Types of data warehouses
There are three main approaches to implementing a data warehouse, which are detailed below. Some organizations have also adopted federated data warehouses that integrate separate analytical systems already put in place independently of one another -- an approach proponents describe as a practical way to take advantage of existing deployments.
- Top-down approach: Created by data warehouse pioneer William H. Inmon, this method calls for building the enterprise data warehouse first. Data is extracted from operational systems and possibly third-party external sources and may be validated in a staging area before being integrated into a normalized data model. Data marts are then created from the data stored in the data warehouse.
- Bottom-up method: Consultant Ralph Kimball developed an alternative data warehousing architecture that calls for dimensional data marts to be created first. Data is extracted from operational systems, moved to a staging area and modeled into a star schema design, with one or more fact tables connected to one or more dimensional tables. The data is then processed and loaded into data marts, each of which focuses on a specific business process. The data marts are integrated using a data warehouse bus architecture to form an enterprise data warehouse.
- Hybrid method: Hybrid approaches to data warehouse design include aspects from both the top-down and bottom-up methods. Organizations often seek to combine the speed of the bottom-up approach with the data integration capabilities achieved in a top-down design.
Data warehouses vs. databases vs. data lakes
Databases and data lakes are often confused with data warehouses, but there are important differences between them. While data warehouses typically store data from multiple sources and utilize predefined schemas designed for data analytics, an operational database is generally used to capture, process and store data from a single source, such as a transactional system, and its schema is normalized. Such databases typically aren't designed to run across very large data sets, as data warehouses are.

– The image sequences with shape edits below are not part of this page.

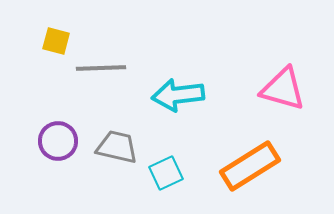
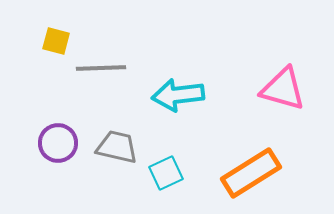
purple circle: moved 2 px down
orange rectangle: moved 1 px right, 7 px down
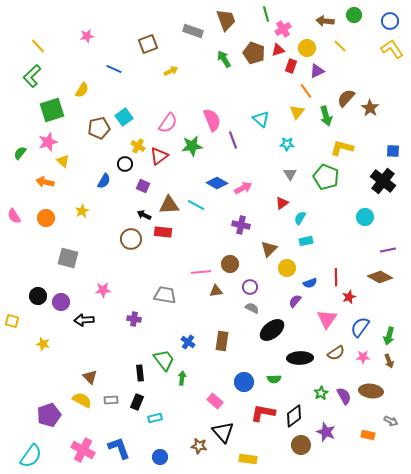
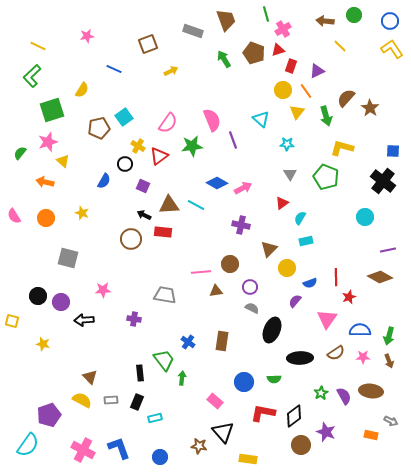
yellow line at (38, 46): rotated 21 degrees counterclockwise
yellow circle at (307, 48): moved 24 px left, 42 px down
yellow star at (82, 211): moved 2 px down; rotated 24 degrees counterclockwise
blue semicircle at (360, 327): moved 3 px down; rotated 55 degrees clockwise
black ellipse at (272, 330): rotated 30 degrees counterclockwise
orange rectangle at (368, 435): moved 3 px right
cyan semicircle at (31, 456): moved 3 px left, 11 px up
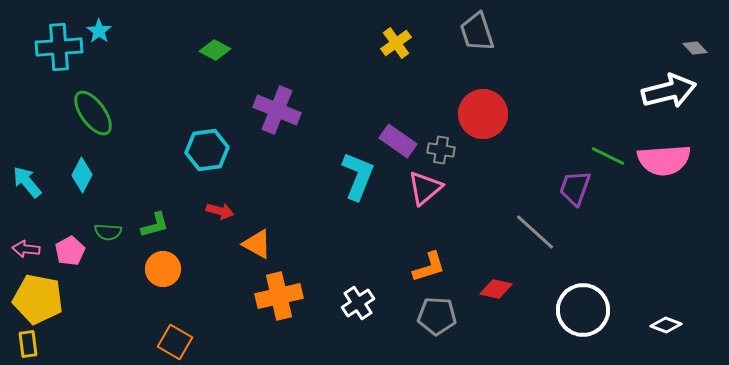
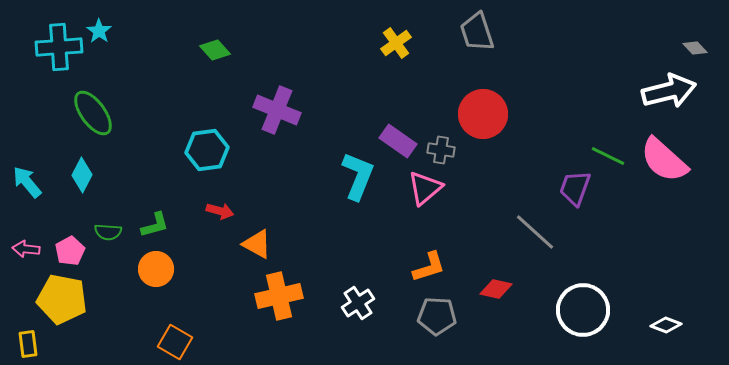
green diamond: rotated 20 degrees clockwise
pink semicircle: rotated 46 degrees clockwise
orange circle: moved 7 px left
yellow pentagon: moved 24 px right
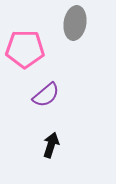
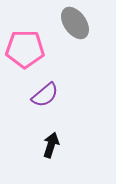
gray ellipse: rotated 44 degrees counterclockwise
purple semicircle: moved 1 px left
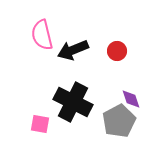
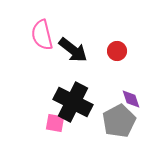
black arrow: rotated 120 degrees counterclockwise
pink square: moved 15 px right, 1 px up
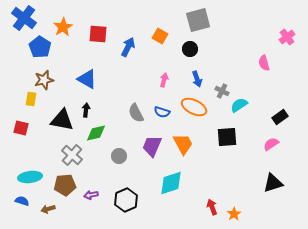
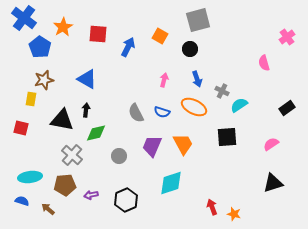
black rectangle at (280, 117): moved 7 px right, 9 px up
brown arrow at (48, 209): rotated 56 degrees clockwise
orange star at (234, 214): rotated 24 degrees counterclockwise
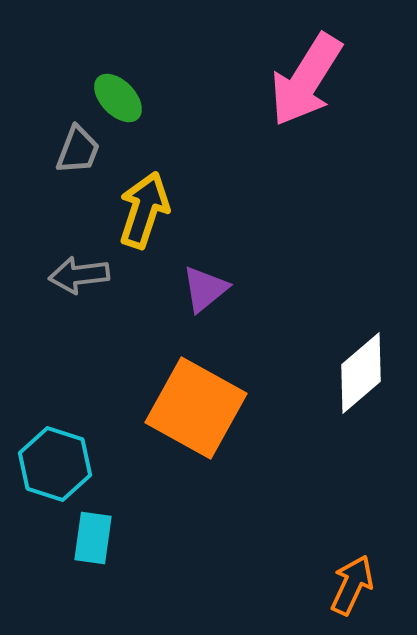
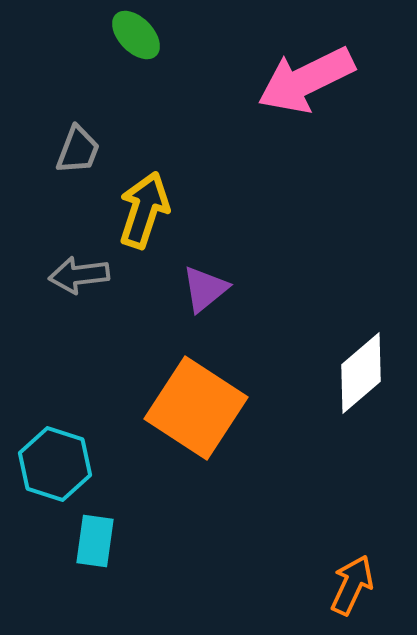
pink arrow: rotated 32 degrees clockwise
green ellipse: moved 18 px right, 63 px up
orange square: rotated 4 degrees clockwise
cyan rectangle: moved 2 px right, 3 px down
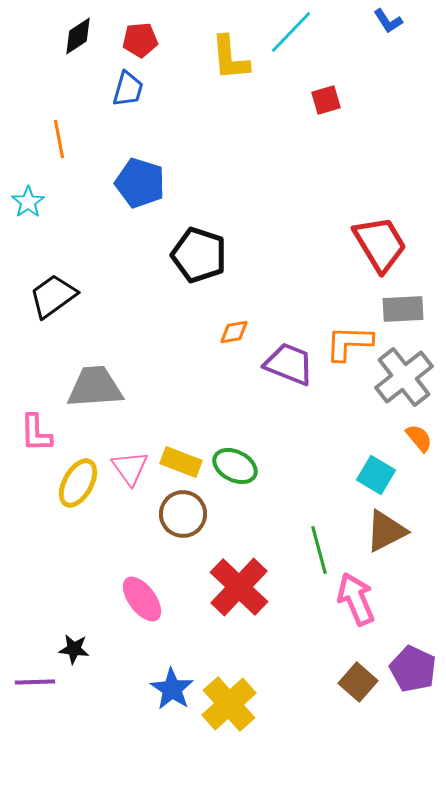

By contrast, a data lake is a central repository for all types of raw data, whether structured or unstructured, from multiple sources. Data lakes are most commonly built on Hadoop or other big data platforms. A schema doesn't need to be defined upfront in them, which allows for more types of analytics than data warehouses, which have defined schemas. For example, data lakes can be used for text searches, machine learning and real-time analytics.
Data warehouse innovations throughout history
The concept of data warehousing can be traced back to work conducted in the mid-1980s by IBM researchers Barry Devlin and Paul Murphy. The duo coined the term business data warehouse in their 1988 paper, "An architecture for a business and information system," which stated:
"The [business information system] architecture is based on the assumption that such a service runs against a repository of all required business information that is known as the Business Data Warehouse (BDW). ... A necessary prerequisite for the physical implementation of a business data warehouse service is a business process and information architecture that defines (1) the reporting flow between functions and (2) the data required."
Bill Inmon, as he is more familiarly known, furthered data warehouse development with his 1992 book Building the Data Warehouse, as well as by writing some of the first columns about the topic. Inmon's top-down design method for building a data warehouse describes the technology as a subject-oriented, integrated, time-variant and nonvolatile collection of data that supports an organization's decision-making process.
The technology's growth continued with the founding of The Data Warehousing Institute, now known as TDWI, in 1995, and with the 1996 publication of Ralph Kimball's book The Data Warehouse Toolkit, which introduced his dimensional modeling approach to data warehouse design.
In 2008, Inmon introduced the concept of data warehouse 2.0, which focuses on the inclusion of unstructured data and corporate metadata.